From the results of the fault tree analysis and the CFD simulations, the following criteria could be confirmed:

Direct transmission route. As confirmed by minimal cut sets and Table 4, it is the main route of virus transmission. It occurs via the emission of large droplets in open and indoor environment. As shown by CFD results, it may be prevented by keeping 1 m distance and by using PPE, reducing Basic 1 probability.

Airborne transmission route. It occurs via the emission of droplet nuclei in indoor environment. It is worth noting that the effect zones extension mainly depends on the distance covered by these droplets. It may be prevented by using PPE and by ensuring a correct ventilation, reducing Basic 1 and Basic 8 probabilities. It is worth noting this route is the only one that remains active after few seconds from the respiratory symptom.

Indirect transmission route. It occurs via the deposition of large droplets. It may be prevented by using PPE and handwashing. These prevention measures can guarantee the reduction of Basic 1 and Basic 6 probabilities.

Conclusions

Coupled CFD simulations and probabilistic analysis allows the quantification of the risk indexes for infection transmission.

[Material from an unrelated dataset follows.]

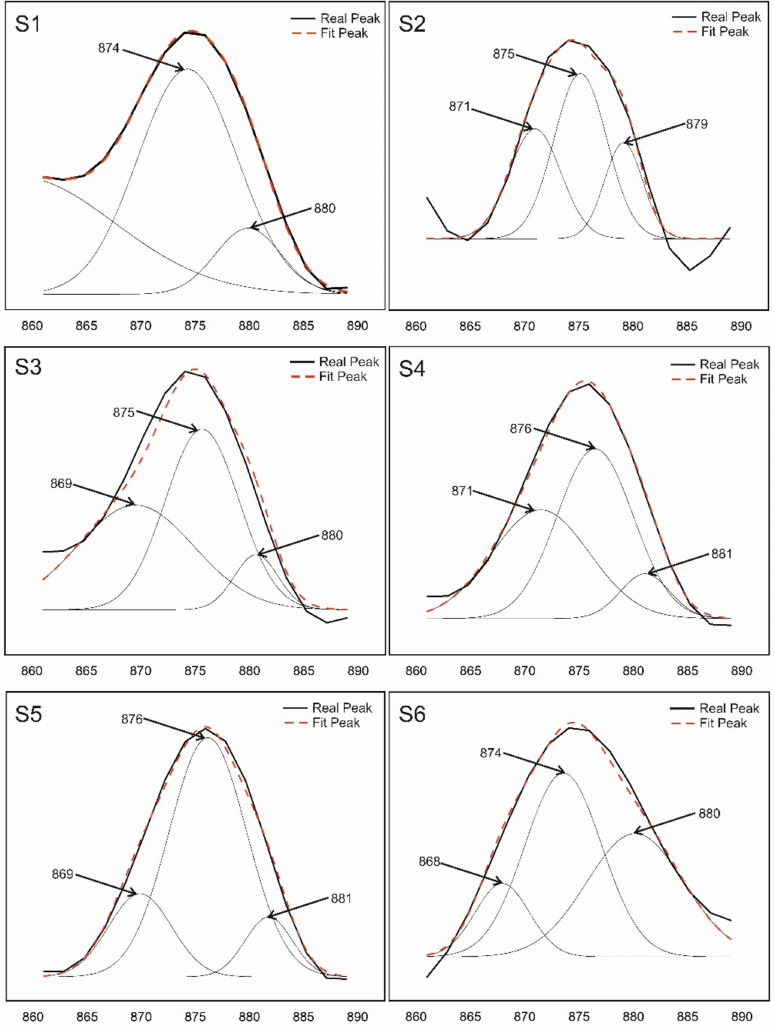
Figure 4. Deconvolution region at 800–920 cm − 1 for carbonate groups of the Ti-HA composites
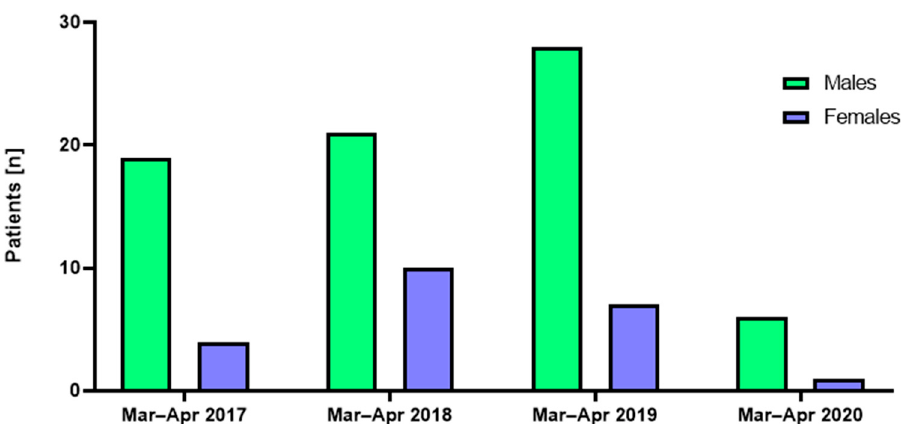
Figure 3. Trauma patients (males and females) admitted during March and April to the GMC trauma center in the years 2017–2020.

CFD simulations show that after 1 s from the beginning of a sneeze, most of the particles with dimension higher than 5–10 μm is settled over the surface due to gravity. Conversely, aerosol nuclei (particles of dimension lower than 5–10 μm), remain suspended in air. From the CFD simulations, it has been possible to evaluate the effect zone dimension which is equal to 120 cm after 1 s and mainly consists of aerosol nuclei. In the case of air flow at velocity equal to 1 m/s, if it is backwall with respect to the infected person, it increases the distance. However, larger droplets move behind the aerosol front, reaching a plateau value of covered distance in a very short time.

The iso-risk zone dimension as well as the droplets dimensions strongly depend on the time elapsed since the beginning of the respiratory symptom and they can be computed from the CFD simulations of the bio-aerosol near-field dispersion. Within the impact zone, the individual risk IR is equal to the sum of direct droplet (f ), indirect droplet (f ) and airborne (f ) transmissions frequencies. It is worth noting that once all the larger droplets have been deposited, the effect zone will be supported by the droplet nuclei and the contagion risk index IR will coincide directly with the airborne transmission frequency. These frequency values have to be set thanks to the help of further professionals as experts of infection transmission, occupational medicine, biological risk in workplaces, risk assessment and management of indoor environment since they depend on the geographical location and on which phase of the virus spread is being analysed. Through the calculation of Top event frequency (or risk index, IR) varying the number of close contacts per day, we derived a simple methodology to keep the risk of contagion under control. In particular, an estimate of the maximum allowed close contacts per day can help policymakers to make choices such as a possible lockdown or the interruption of the same and company leaders to organize work shifts, manage smart working, etc.

Declaration of competing interest

The authors declare that they have no known competing financial interests or personal relationships that could have appeared to influence the work reported in this paper.